> **READING PASSAGE**:
--- START ---

The NGO also named eight “laggards” in the ad. They are: Rolex, Wal-Mart, Sears/Kmart, Jostens, Fred Meyer Jewelers, QVC, JC Penney, and Whitehall Jewellers.

“Despite growing demand from concerned consumers, mining corporations have yet to significantly reduce the harm their operations are inflicting on communities in many parts of the world,” said Keith Slack, co-director of the No Dirty Gold campaign and senior policy advisor for Oxfam America. “When major jewelry retailers demand ethically produced gold for their products, it’s time for the mining industry to take note and make changes in their practices.”

The No Dirty Gold campaign was launched two years ago. Since that time, it says that more than 30,000 consumers have signed a petition urging mining corporations to clean up their act and produce gold more responsibly.

The jewelry industry “leaders” named by the No Dirty Gold campaign have endorsed human rights, environmental, and social justice principles that call for responsible practices in producing gold and precious metals. These include:

* Respect for basic human rights outlined in international conventions and law; 

* Free, prior, and informed consent from affected communities; 

* Respect for workers’ rights and labor standards;

* Protecting parks and natural reserves from mining; and,

* Protecting oceans, rivers, lakes, and streams from mining wastes.

--- END ---

Page images and the text extracted from them:
--- START ---

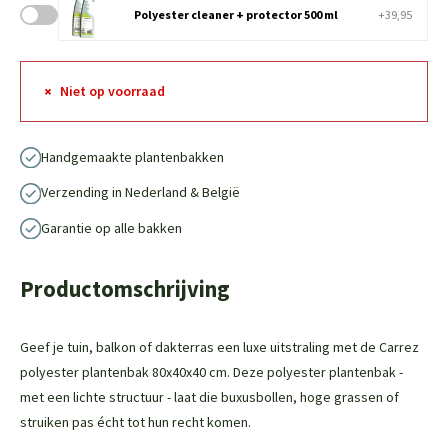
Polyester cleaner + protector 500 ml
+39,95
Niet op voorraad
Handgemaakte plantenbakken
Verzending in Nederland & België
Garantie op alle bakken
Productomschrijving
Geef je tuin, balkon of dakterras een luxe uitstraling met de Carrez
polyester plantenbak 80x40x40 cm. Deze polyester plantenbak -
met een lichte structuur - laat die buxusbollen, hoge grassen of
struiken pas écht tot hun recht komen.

--- END ---

> **SET OF TASKS**:
(A) Rewrite the No Dirty Gold passage between "The No Dirty Gold campaign was" and "from mining wastes.", inclusive, swapping "petition" for "pledge".
(B) Filter the records down to every line that holds the string "grassen", treating uppercase and lowercase as different.
The text and the records have nothing to do with each other.

> **RESULTS OF THE EXERCISE**:
(A)
The No Dirty Gold campaign was launched two years ago. Since that time, it says that more than 30,000 consumers have signed a pledge urging mining corporations to clean up their act and produce gold more responsibly.

The jewelry industry “leaders” named by the No Dirty Gold campaign have endorsed human rights, environmental, and social justice principles that call for responsible practices in producing gold and precious metals. These include:

* Respect for basic human rights outlined in international conventions and law; 

* Free, prior, and informed consent from affected communities; 

* Respect for workers’ rights and labor standards;

* Protecting parks and natural reserves from mining; and,

* Protecting oceans, rivers, lakes, and streams from mining wastes.

(B)
met een lichte structuur - laat die buxusbollen, hoge grassen of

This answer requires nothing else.